ESTRATTO DELLA FONTE
IL PROFILO DELLA «PERSONA BUONA» E UN PIANO TEORICO A TRE PUNTE
di Vittoria Franco

Ágnes Heller disegna un piano teorico a tre punte nel quale la scelta esistenziale di Kierkegaard ha la parte predominante e le altre due punte sono rappresentate dall’etica del dovere di Kant e dal «navigare in mare aperto» di Nietzsche. Una costruzione dalla quale emergono i tratti della persona buona, come risultato della trasfigurazione delle suggestioni che provengono dai tre autori: un soggetto etico nuovo, responsabile, autonomo, che si fa carico degli altri.

Tra Kant e Nietzsche spunta un tertium datur
Kant o Nietzsche? L’etica del dovere e dell’imperativo categorico o la trasvalutazione dei valori e il navigare in mare aperto, senza certezze, lasciandosi trasportare dal proprio fato e facendo affidamento soltanto sulla propria, individuale, sovranità? Ágnes Heller fa saltare questa dicotomia introducendo un tertium datur: la «scelta esistenziale» di Kierkegaard, però rivista e corretta e senza escludere del tutto le elaborazioni dei primi due. Possiamo dire che disegna un piano teorico a tre punte, con un vertice privilegiato che rappresenta l’autore di Aut-Aut, ma nel quale anche gli altri hanno un ruolo. Il soggetto etico che ne emerge non rappresenta completamente nessuna delle tre posizioni, ma è una trasfigurazione di suggestioni che dai tre provengono. È un soggetto del tutto nuovo quello di cui Heller traccia la fisionomia: è un individuo «responsabile», che esercita autonomia e risponde agli altri. Anzi: che si fa carico degli altri. È un individuo che vive in relazione, che non ha nulla dell’individuo sovrano o addirittura deificato di Nietzsche, né del dovere morale universalizzabile kantiano, ma non è neanche l’individuo «assoluto» di Kierkegaard. E così, nell’epoca della «morte di Dio» e della fine della metafisica, la sua «etica della personalità» si rivela alla fine un’etica della responsabilità. Heller ritiene, come Derrida e Levinas, che l’etica concerna una responsabilità personale assunta per l’altro e che questo tipo di responsabilità sia la categoria centrale dell’etica. E assumere una responsabilità per l’altro equivale ad assumere l’intersoggettività. Possiamo dire – per usare il suo linguaggio – che nella sua teoria della morale Kierkegaard è una delle stampelle teoriche privilegiate, ma certamente non l’unica.

Dati archiviati
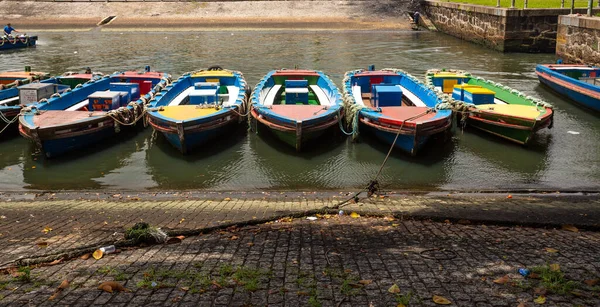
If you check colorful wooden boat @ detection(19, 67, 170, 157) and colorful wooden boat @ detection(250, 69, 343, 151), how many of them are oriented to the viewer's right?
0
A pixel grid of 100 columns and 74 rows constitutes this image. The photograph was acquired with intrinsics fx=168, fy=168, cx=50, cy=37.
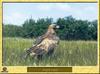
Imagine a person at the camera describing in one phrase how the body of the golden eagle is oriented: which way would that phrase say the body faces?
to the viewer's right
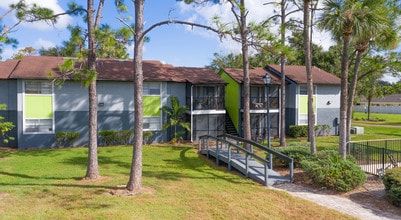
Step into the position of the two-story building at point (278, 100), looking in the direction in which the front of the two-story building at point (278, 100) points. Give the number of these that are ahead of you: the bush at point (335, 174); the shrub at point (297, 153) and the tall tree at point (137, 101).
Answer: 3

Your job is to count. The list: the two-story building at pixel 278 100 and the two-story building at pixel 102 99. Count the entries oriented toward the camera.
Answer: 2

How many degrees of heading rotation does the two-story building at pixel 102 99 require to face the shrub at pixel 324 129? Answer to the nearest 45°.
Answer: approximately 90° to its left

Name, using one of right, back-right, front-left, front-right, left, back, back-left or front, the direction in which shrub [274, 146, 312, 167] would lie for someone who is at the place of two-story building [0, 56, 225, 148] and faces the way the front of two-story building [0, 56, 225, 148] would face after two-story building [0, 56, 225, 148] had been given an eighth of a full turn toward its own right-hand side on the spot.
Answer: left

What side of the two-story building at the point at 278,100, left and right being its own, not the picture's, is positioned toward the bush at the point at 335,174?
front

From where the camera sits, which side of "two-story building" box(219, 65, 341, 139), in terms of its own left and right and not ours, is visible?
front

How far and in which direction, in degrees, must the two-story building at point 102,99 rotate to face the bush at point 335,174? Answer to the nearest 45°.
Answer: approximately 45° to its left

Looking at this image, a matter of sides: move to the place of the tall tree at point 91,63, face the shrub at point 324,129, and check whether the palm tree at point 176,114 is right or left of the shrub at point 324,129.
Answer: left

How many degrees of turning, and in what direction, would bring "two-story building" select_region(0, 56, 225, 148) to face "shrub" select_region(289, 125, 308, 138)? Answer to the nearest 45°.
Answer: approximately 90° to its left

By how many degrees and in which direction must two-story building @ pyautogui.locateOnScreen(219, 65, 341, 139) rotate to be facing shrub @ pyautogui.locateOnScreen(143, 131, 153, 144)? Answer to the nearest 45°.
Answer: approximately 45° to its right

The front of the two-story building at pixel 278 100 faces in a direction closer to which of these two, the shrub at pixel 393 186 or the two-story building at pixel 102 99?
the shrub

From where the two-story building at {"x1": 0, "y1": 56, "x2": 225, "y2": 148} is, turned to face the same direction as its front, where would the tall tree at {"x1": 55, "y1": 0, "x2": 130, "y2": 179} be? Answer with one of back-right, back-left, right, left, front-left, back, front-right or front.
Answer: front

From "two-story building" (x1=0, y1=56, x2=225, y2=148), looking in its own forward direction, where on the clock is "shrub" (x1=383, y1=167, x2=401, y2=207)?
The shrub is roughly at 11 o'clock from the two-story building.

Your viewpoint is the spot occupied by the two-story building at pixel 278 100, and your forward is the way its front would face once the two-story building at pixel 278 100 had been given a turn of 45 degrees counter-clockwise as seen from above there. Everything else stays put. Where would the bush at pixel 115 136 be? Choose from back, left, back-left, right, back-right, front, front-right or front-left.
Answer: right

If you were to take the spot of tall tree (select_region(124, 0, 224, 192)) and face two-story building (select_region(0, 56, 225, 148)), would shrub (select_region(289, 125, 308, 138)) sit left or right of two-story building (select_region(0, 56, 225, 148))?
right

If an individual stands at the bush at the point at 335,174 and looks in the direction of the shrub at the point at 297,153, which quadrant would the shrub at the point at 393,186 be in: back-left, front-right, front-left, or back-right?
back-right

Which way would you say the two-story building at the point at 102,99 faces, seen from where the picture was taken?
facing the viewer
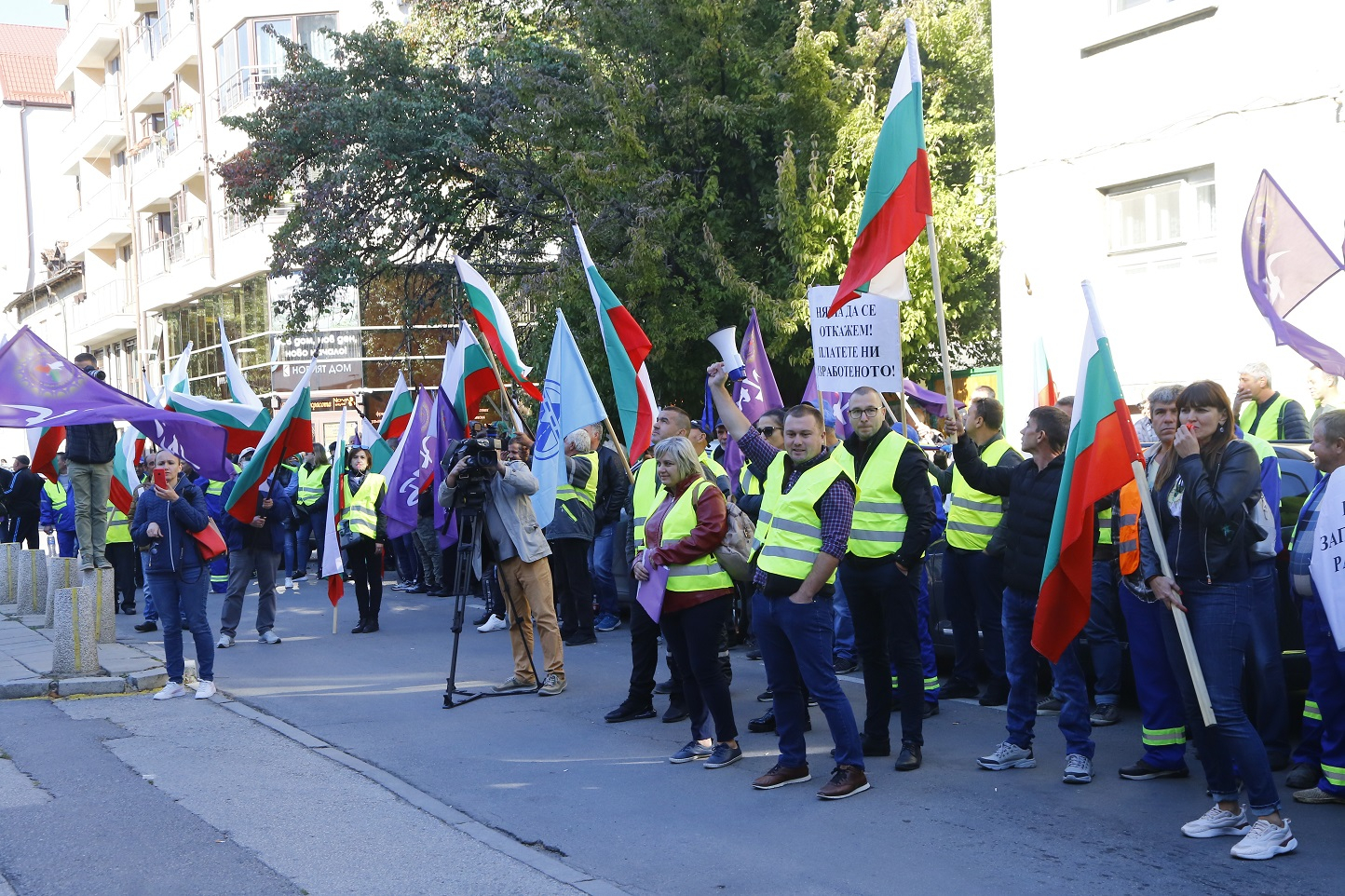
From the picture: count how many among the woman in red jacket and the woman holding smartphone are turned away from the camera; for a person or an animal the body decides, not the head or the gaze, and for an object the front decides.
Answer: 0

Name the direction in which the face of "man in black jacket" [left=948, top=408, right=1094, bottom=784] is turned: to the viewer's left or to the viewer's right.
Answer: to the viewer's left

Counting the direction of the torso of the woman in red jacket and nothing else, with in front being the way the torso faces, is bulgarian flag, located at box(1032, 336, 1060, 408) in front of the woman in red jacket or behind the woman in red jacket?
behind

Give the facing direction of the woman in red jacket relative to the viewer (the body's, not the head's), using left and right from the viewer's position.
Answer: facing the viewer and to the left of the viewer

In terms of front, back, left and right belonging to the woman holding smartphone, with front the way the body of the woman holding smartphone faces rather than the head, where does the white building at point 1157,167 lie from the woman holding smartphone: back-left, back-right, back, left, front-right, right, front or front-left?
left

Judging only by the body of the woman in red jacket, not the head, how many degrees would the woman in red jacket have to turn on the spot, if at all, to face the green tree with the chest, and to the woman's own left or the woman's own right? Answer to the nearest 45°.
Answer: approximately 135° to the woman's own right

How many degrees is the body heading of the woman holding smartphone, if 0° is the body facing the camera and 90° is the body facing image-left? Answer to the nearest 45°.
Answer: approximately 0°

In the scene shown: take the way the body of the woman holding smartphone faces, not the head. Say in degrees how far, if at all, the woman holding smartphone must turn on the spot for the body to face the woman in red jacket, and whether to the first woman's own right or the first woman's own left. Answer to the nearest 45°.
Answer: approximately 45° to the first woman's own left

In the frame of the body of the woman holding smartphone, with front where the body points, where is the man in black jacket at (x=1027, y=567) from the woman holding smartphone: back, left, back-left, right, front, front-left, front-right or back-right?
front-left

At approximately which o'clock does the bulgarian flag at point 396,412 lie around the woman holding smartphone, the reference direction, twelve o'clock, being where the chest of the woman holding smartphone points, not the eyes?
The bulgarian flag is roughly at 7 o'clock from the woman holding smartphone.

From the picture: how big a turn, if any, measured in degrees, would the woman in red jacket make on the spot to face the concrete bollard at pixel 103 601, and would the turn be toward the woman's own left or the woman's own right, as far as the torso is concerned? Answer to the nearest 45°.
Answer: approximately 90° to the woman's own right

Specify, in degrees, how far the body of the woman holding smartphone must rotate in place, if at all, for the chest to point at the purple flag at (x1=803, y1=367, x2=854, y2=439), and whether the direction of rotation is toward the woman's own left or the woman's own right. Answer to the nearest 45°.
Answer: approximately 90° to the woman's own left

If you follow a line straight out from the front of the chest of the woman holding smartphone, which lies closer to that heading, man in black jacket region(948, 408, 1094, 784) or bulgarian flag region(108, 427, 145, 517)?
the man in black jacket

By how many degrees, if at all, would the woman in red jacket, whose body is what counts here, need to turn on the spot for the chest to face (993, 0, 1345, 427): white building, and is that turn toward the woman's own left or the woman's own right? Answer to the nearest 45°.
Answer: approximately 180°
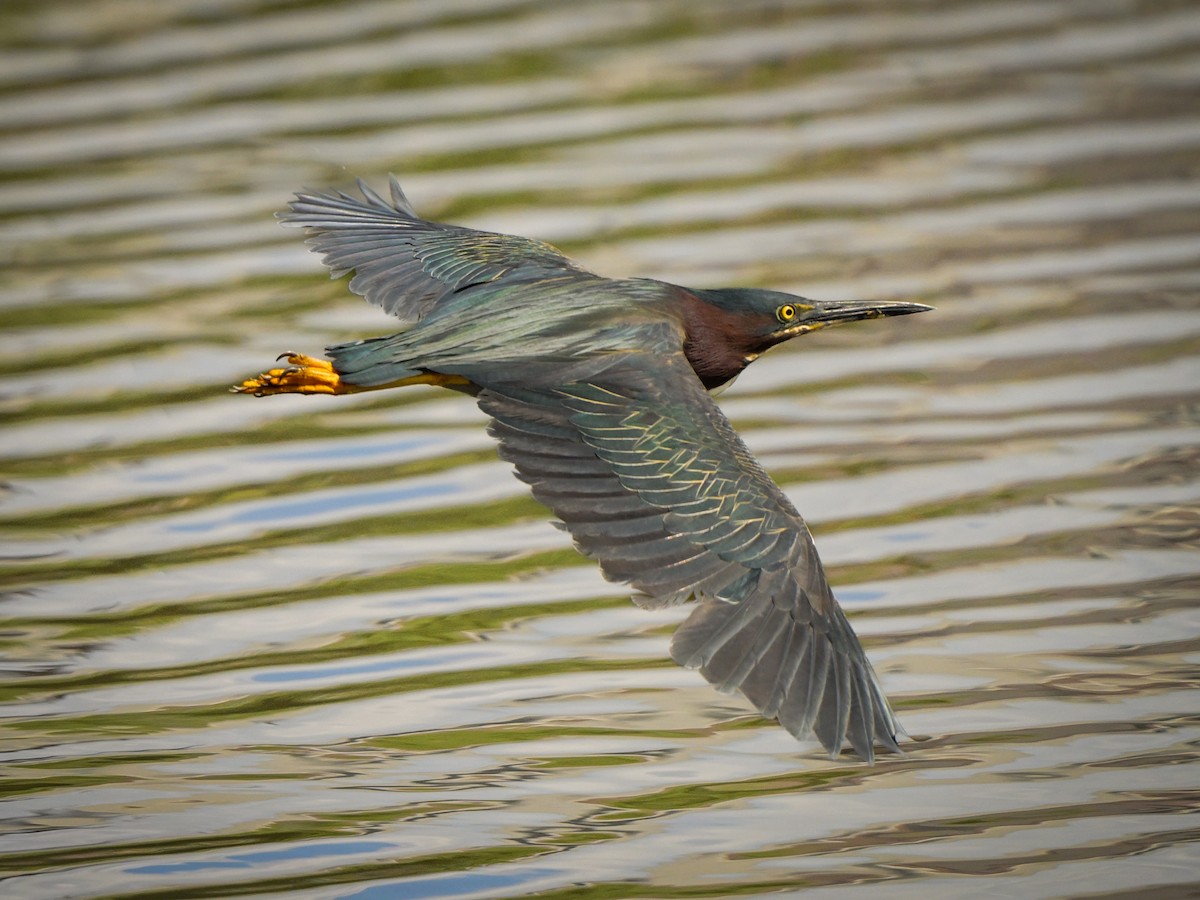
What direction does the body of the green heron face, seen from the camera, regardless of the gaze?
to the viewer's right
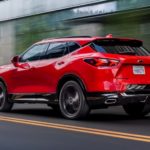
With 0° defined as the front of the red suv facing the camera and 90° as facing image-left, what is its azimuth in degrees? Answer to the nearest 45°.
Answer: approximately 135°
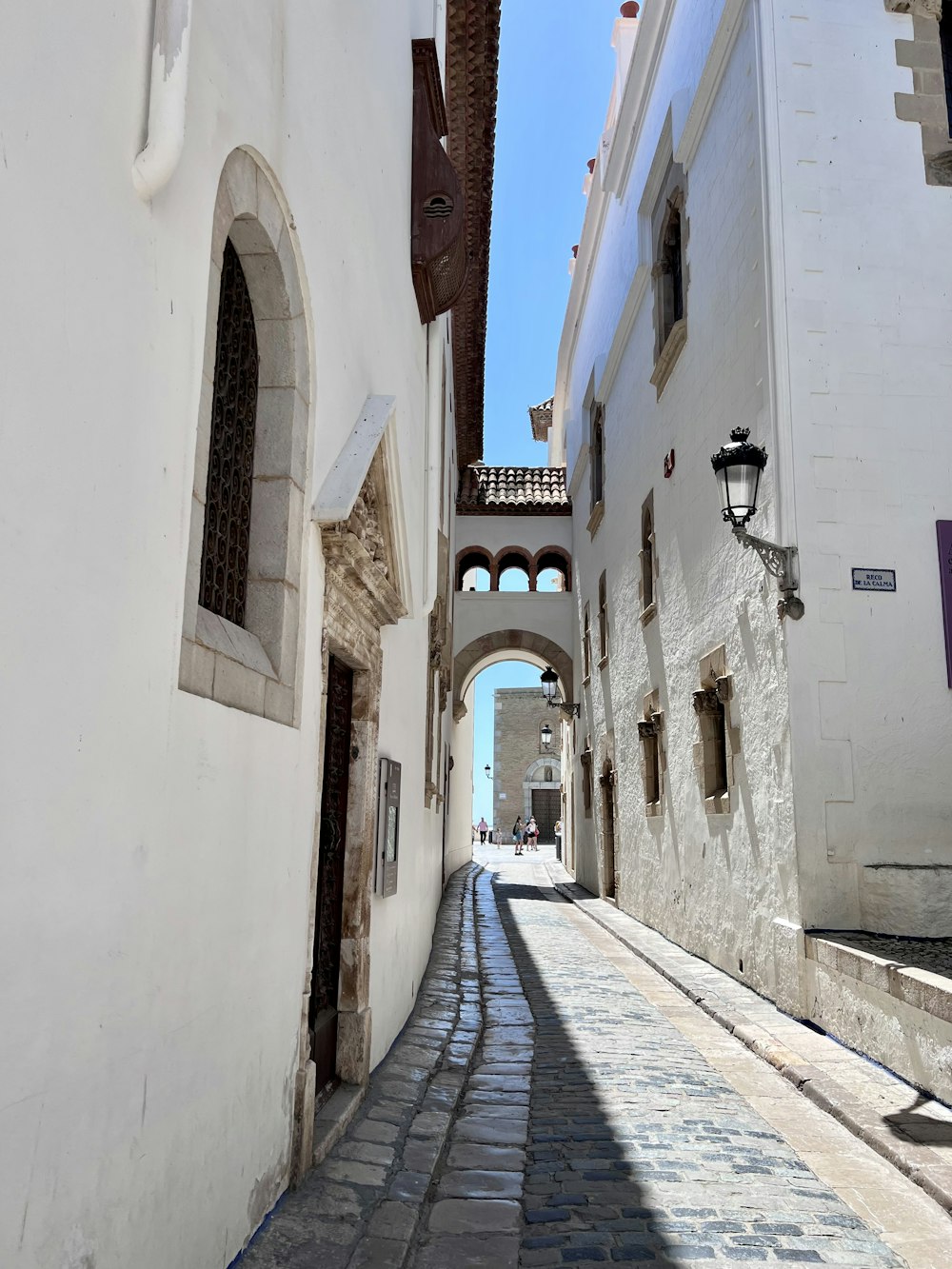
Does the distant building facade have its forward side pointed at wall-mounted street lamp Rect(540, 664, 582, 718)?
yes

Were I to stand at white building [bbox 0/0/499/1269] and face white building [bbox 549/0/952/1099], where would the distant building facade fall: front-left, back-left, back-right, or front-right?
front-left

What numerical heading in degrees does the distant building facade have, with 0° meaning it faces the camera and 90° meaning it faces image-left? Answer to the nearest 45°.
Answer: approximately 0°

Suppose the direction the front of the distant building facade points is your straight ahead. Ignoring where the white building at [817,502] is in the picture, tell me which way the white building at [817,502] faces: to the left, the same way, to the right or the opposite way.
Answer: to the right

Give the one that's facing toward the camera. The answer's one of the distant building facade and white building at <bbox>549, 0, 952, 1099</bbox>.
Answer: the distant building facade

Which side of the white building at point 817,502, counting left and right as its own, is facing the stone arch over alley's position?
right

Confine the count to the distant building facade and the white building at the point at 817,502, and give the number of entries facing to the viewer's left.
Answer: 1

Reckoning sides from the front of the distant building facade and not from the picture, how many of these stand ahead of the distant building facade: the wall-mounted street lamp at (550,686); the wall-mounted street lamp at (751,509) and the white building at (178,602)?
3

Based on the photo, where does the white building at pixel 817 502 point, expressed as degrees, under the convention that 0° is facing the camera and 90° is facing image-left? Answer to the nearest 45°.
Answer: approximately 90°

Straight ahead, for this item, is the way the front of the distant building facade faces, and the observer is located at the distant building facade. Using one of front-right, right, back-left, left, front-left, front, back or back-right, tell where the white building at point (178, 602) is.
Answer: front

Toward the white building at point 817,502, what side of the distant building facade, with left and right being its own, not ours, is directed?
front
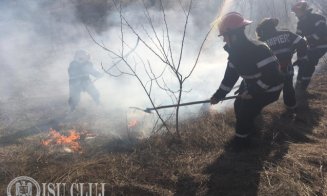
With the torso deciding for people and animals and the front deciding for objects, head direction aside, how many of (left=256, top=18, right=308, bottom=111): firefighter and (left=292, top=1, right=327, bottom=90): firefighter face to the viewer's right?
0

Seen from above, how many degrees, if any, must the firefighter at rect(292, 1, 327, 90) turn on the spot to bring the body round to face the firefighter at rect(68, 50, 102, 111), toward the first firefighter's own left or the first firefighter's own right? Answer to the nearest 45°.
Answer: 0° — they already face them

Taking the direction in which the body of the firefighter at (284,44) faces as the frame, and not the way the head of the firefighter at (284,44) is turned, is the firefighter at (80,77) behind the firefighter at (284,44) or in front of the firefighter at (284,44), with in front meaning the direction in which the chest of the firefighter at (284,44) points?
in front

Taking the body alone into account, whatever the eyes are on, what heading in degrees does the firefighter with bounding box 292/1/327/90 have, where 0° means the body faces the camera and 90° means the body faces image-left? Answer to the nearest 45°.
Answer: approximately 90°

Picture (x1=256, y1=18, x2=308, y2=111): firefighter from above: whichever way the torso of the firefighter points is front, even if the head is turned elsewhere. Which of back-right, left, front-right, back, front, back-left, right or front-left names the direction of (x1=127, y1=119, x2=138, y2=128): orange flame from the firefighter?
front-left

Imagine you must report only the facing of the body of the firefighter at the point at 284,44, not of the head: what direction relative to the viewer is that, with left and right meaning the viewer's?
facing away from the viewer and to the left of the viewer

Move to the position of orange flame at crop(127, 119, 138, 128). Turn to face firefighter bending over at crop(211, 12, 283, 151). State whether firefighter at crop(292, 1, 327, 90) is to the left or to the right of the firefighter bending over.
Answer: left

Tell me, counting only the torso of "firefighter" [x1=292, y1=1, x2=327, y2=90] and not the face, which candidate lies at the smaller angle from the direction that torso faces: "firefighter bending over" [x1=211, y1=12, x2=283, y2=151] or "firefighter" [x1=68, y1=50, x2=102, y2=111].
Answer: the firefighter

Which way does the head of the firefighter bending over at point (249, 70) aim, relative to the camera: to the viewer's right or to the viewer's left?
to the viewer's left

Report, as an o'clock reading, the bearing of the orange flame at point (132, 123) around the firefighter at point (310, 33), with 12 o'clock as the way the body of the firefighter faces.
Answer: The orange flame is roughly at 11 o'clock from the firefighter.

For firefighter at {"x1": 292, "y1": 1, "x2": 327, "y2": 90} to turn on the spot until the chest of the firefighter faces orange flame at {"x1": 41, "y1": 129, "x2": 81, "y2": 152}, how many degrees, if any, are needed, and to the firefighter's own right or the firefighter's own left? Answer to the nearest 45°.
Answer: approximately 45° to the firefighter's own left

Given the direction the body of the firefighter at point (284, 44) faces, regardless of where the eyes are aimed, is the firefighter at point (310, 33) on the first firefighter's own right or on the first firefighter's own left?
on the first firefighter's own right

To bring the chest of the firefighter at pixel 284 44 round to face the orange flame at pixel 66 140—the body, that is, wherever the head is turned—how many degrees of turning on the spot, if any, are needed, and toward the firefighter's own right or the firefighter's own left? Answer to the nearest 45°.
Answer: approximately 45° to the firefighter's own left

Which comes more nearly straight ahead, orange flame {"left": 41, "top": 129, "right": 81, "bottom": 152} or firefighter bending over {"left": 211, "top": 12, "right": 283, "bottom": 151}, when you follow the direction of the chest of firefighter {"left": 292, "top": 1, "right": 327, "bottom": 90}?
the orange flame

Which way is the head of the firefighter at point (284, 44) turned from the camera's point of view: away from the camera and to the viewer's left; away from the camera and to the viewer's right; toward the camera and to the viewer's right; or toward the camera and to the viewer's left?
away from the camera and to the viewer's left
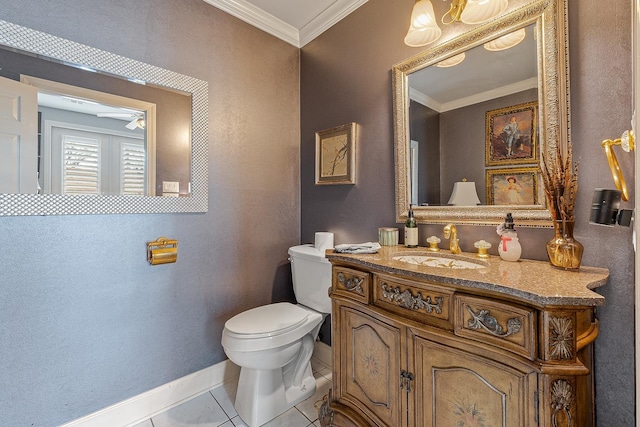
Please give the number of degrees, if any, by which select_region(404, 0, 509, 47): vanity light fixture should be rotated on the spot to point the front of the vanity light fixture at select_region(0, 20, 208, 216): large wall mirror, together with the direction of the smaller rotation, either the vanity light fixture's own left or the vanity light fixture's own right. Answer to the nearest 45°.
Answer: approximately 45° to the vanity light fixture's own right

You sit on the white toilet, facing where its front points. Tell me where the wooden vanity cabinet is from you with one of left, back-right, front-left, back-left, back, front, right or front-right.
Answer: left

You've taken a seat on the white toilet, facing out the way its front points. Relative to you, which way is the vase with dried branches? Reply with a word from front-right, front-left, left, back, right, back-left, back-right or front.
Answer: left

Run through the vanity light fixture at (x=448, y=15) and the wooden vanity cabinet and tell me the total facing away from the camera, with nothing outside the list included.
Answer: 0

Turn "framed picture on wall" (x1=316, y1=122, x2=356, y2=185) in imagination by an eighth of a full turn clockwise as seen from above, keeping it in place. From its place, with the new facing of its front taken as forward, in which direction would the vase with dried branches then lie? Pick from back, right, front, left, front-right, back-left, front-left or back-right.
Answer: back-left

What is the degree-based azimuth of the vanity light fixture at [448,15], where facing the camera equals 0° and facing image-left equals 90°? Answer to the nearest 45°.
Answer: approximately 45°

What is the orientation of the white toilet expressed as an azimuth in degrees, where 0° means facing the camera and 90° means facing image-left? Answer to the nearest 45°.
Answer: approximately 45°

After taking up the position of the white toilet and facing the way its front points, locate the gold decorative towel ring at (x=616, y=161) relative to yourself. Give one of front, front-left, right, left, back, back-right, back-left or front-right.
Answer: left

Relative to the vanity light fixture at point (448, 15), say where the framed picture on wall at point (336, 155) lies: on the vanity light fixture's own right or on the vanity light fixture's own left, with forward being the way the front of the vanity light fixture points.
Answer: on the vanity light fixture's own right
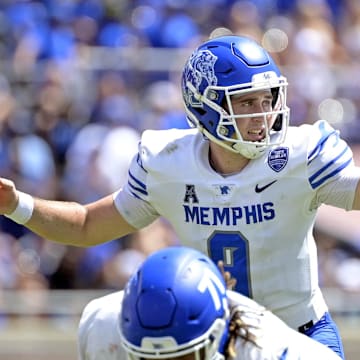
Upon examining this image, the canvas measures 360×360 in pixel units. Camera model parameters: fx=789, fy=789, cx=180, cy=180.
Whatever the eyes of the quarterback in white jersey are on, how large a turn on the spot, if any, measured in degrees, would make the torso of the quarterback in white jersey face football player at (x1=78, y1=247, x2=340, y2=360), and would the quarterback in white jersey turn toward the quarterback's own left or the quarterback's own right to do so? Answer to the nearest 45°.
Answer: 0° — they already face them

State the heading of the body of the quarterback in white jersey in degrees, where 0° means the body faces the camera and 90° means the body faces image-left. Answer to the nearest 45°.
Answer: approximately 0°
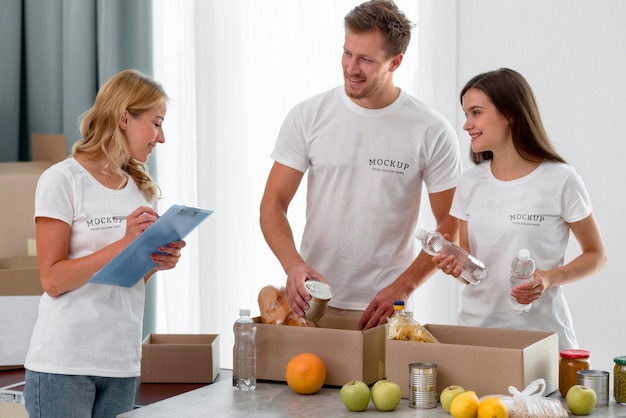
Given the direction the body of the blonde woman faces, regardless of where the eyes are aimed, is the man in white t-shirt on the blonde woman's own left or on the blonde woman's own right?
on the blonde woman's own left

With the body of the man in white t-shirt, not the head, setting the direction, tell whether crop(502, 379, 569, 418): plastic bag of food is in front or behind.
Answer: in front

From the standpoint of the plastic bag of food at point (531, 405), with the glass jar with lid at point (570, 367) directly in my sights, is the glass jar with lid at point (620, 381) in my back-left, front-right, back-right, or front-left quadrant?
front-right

PROBLEMI ED ESERCIZI
**1.** Spiega in una-tre frasi perché, secondo il testo sulla persona buona, il soggetto etico delineato da Heller non coincide con l'individuo di Nietzsche, né con il dovere di Kant, né con l'individuo di Kierkegaard.
**2.** Secondo il testo sulla persona buona, con quali due pensatori Heller condivide l'idea che l'etica riguardi una responsabilità personale assunta per l'altro?
**3.** Traduci in inglese questa frase del testo sulla persona buona: «E assumere una responsabilità per l'altro equivale ad assumere l'intersoggettività.»
Per svolgere gli esercizi l'elenco non serve.

SOLUZIONI IN ORDINE
**1.** Il soggetto di Heller è un individuo responsabile che vive in relazione e si fa carico degli altri. Per questo non ha nulla dell'individuo sovrano o deificato di Nietzsche né del dovere morale universalizzabile kantiano, e non è neppure l'individuo «assoluto» di Kierkegaard. È invece una trasfigurazione di suggestioni che provengono da tutti e tre.

**2.** Con Derrida e Levinas.

**3.** And taking on responsibility for the other amounts to taking on intersubjectivity.